Airflow

Integrate Debezium with AWS Secret Manager For Retrieving Passwords

gcp , bigquery , postgresql

Debezium is my all-time favorite CDC tool. It’s an OpenSource Kafka connect application that extracts the CDC data from MSSQL, MySQL, Oracle, Postgresql MongoDB, and a few more databases. Generally, the Kafka connect will use plain text passwords or external secrets to pass the password. But still, it is a plain text password from the external secret. After a long time, I was going to deploy a debezium connector for a MySQL database. The whole stack is on AWS and we are using AWS Secret manager for storing and rotating passwords. I was checking a few more options to integrate the AWS Secret Manager with debezium via Environment variables, but I couldn’t make it work. It is very easy if you are deploying it via Docker. But I was doing this on an EC2 instance. Then I found an interesting plugin called Secret Provider from lenses.io. Seems it’s providing the out of the box integration with AWS, Azure, Hashicorp Vault, and more. Here is a small tutorial for integrating the AWS Secret manager with Debezium using this Lenses’s secret provider.

Reasons to consider this plugin: #

  1. Integration with cloud providers(GCP is still not supported)
  2. Passwords are not exposed via API
  3. Lightweight
  4. Works with EC2 instance’s IAM Role and Keys.

How does it work? #

Integrate Debezium with AWS Secret Manager For Retrieving Passwords

In any source or sink connectors, we need to pass the Secret name and it’ll look like an env variable. For example, if we have a secret name called prod_db_password for a MySQL password with the Key value pair of {"password": "My-Strong-Pass"} then we need to pass the value as ${aws:prod_db_password:password}.

Then while creating the connector, it’ll check whether the IAM role has been attached and having the necessary permissions to get the secret, Or any access and secret key provide to retrieve the secret then, it’ll call the GetSecret API to get the password from the AWS Secret Manager.

Demo Time: #

Let’s create a secret for your MySQL user in the AWS secret.

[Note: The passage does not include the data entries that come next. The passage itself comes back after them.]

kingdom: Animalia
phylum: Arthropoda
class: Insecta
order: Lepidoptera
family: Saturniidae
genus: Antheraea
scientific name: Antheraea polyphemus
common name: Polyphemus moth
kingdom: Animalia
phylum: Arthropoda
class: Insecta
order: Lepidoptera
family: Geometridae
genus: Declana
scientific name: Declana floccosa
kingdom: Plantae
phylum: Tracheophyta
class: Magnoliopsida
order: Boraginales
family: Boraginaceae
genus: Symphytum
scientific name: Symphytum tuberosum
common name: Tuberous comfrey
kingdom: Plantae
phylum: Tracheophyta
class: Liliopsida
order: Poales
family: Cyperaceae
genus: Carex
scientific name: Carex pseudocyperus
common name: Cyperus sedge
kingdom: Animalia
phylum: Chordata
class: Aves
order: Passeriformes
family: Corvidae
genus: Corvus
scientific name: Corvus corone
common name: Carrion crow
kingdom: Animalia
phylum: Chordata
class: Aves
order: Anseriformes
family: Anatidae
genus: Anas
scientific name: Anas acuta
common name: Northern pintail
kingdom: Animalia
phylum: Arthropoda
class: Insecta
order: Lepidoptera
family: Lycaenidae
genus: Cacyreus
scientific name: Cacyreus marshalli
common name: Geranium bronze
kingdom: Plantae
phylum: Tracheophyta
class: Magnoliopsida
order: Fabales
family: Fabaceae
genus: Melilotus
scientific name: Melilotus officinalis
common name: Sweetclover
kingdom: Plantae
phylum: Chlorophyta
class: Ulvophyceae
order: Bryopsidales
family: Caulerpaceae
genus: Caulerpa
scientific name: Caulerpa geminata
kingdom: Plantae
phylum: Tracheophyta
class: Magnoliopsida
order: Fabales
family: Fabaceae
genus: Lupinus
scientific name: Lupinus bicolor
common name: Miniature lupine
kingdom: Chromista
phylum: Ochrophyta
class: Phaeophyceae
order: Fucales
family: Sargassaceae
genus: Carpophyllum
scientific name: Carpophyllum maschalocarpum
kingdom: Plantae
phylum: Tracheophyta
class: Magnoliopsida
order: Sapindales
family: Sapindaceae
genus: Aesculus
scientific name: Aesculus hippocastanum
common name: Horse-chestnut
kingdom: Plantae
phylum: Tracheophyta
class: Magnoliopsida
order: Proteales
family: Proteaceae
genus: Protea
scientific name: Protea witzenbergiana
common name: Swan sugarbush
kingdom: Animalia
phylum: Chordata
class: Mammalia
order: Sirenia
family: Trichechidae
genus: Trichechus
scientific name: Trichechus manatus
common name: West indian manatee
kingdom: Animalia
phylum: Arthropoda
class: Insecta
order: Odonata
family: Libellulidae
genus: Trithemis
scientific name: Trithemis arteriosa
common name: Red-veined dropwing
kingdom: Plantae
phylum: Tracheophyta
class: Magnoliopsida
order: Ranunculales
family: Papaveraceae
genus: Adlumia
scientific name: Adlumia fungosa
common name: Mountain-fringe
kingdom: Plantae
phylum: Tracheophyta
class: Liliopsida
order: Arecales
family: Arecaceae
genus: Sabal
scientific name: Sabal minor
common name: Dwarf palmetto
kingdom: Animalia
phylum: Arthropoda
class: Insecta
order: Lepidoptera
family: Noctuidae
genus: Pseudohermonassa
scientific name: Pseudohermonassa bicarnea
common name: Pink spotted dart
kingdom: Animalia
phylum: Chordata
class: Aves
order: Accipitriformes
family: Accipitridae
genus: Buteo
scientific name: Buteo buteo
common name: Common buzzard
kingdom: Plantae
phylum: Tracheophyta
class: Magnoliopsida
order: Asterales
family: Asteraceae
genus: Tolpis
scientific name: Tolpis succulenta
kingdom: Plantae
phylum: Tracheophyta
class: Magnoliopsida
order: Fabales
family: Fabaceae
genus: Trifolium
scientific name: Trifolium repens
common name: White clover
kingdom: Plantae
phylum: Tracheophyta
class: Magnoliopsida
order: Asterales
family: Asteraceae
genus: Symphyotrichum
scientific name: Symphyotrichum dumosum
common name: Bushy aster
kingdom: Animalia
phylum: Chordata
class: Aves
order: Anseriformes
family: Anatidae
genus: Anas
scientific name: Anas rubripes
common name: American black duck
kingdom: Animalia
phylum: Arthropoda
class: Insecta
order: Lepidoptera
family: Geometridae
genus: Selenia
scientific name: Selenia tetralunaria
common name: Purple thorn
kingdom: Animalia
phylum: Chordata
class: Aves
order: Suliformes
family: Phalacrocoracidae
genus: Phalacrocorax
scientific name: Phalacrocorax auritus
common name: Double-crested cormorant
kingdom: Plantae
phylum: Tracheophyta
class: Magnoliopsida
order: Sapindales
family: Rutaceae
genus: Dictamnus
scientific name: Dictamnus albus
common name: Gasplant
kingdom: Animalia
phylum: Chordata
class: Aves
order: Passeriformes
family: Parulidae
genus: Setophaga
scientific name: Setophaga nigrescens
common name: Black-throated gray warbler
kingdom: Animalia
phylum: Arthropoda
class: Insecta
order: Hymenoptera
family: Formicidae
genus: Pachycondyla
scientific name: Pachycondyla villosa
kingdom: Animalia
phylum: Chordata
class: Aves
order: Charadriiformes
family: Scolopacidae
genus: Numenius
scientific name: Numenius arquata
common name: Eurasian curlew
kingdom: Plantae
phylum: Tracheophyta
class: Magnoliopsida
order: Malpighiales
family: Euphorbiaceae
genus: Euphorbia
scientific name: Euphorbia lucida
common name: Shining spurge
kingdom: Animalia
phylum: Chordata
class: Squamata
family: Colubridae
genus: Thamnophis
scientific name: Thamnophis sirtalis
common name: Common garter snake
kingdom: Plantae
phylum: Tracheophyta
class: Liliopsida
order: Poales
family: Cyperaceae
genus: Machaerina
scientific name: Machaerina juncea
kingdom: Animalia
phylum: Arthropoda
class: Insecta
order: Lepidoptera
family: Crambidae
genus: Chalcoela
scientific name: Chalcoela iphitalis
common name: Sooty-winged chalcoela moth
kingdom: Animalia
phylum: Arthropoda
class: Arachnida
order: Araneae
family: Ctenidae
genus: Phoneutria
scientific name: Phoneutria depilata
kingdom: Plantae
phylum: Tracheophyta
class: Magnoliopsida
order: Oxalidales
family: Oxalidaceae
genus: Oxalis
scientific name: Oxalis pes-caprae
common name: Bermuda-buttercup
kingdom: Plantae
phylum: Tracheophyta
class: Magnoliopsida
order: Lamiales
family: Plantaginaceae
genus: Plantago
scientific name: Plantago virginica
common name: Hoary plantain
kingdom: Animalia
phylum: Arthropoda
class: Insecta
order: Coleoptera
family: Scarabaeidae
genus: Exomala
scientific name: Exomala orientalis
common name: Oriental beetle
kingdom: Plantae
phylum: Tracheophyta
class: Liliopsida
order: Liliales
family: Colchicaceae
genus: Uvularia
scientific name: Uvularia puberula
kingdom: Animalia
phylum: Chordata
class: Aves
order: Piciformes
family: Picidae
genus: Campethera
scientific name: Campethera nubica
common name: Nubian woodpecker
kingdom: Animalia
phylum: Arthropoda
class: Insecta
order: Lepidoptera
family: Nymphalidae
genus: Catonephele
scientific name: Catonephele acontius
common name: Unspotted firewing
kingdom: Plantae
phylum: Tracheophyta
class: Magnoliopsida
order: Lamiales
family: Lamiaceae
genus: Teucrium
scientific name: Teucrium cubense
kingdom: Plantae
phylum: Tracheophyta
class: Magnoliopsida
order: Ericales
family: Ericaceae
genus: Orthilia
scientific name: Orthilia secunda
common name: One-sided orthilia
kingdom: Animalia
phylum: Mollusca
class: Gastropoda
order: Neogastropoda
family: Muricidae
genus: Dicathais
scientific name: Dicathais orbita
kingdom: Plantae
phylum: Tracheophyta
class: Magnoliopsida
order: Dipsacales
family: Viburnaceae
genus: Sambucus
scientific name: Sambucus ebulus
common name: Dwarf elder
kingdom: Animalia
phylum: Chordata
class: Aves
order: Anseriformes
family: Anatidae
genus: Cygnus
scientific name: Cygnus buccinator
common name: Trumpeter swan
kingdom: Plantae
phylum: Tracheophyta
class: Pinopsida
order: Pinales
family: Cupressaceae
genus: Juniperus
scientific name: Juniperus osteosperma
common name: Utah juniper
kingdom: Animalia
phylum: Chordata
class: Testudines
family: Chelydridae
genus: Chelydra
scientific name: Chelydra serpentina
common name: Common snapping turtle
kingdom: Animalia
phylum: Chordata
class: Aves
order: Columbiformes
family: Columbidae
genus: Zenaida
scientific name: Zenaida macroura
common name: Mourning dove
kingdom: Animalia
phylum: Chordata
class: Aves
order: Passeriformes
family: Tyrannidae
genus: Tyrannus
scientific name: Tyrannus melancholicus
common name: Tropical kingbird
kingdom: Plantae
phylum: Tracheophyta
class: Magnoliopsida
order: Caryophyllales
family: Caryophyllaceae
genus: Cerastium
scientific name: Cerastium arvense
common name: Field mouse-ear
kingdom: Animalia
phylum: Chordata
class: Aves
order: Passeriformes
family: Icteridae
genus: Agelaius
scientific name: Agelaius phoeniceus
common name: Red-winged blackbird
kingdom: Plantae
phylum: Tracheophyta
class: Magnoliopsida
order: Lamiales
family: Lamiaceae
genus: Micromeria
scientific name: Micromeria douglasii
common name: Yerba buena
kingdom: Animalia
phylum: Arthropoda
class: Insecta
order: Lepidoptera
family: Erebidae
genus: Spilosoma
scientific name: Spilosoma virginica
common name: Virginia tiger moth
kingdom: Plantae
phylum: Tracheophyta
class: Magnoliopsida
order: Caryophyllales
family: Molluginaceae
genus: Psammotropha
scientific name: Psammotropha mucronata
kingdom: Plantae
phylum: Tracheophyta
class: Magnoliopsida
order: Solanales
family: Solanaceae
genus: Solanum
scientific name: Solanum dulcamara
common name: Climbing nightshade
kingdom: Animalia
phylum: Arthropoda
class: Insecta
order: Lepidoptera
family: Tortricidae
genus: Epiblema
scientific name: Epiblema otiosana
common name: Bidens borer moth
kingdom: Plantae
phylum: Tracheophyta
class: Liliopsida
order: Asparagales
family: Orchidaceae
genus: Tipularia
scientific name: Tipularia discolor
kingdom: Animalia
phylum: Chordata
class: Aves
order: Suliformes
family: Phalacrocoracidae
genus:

  • Secret Name: prod/debezium/mysql/service1
  • Key & Value: mysql_pass:mystrong-pass

Create an EC2 IAM role: #

Permissions: #

{
    "Version": "2012-10-17",
    "Statement": [
        {
            "Sid": "VisualEditor0",
            "Effect": "Allow",
            "Action": [
                "secretsmanager:GetSecretValue",
                "secretsmanager:DescribeSecret"
            ],
            "Resource": "arn:aws:secretsmanager:<<YOUR_SECRET_REGION>>:<<AWS_ACCOUNT_NUMBER>>:secret:prod/debezium/*"
        }
    ]
}

Install the Secret Provider plugin: #

cd /usr/share/confluent-hub-components
wget https://github.com/lensesio/secret-provider/releases/download/2.1.6/secret-provider-2.1.6-all.jar

Note: /usr/share/confluent-hub-components - This is my plugin directory, you can download the JAR anywhere and put that path into plugin.path

Add the plugin configurations into the worker properties

vi /etc/kafka/connect-distributed.properties

config.providers=aws
config.providers.aws.class=io.lenses.connect.secrets.providers.AWSSecretProvider
config.providers.aws.param.aws.auth.method=default
config.providers.aws.param.aws.access.key=$AWS_ACCESS_KEY_ID
config.providers.aws.param.aws.secret.key=$AWS_SECRET_ACCESS_KEY
config.providers.aws.param.aws.region=ap-south-1
config.providers.aws.param.file.dir= /etc/kafka/

Restart the kafka connect service.

Debezium Connector Config: #

Its not a full config file. File name: mysql.json

...
...
"database.hostname": "xxxxxx.ap-south-1.rds.amazonaws.com",
"database.port": "3306",
"database.user": "root",
"database.password": "${aws:prod/debezium/mysql/service1:mysql_pass}",

Testing: #

Let’s create this connector.

curl -X POST -H "Content-Type: application/json" http://localhost:8083/connectors -d @mysql.json

And the status:

curl GET localhost:8083/connectors/mysql-connector-db01/status 

{
  "name": "mysql-connector-db01",
  "connector": {
    "state": "RUNNING",
    "worker_id": "172.30.32.13:8083"
  },
  "tasks": [
    {
      "id": 0,
      "state": "RUNNING",
      "worker_id": "172.30.32.13:8083"
    }
  ],
  "type": "source"
}

Whoo hooo!, it worked. I really like this plugin but still, one thing is not clear to me. While calling the secret, it is trying to access a file insider the directory (config.providers.aws.param.file.dir= /etc/kafka/). If we have the secret like /prod/data/mysql/mypass then it is expecting a directory structure under the /etc/kafka.

mkdir /etc/kafka/prod/data/mysql/mypass

I have raised an issue in their Github repo, lets see. But overall, there were no issues with this plugin.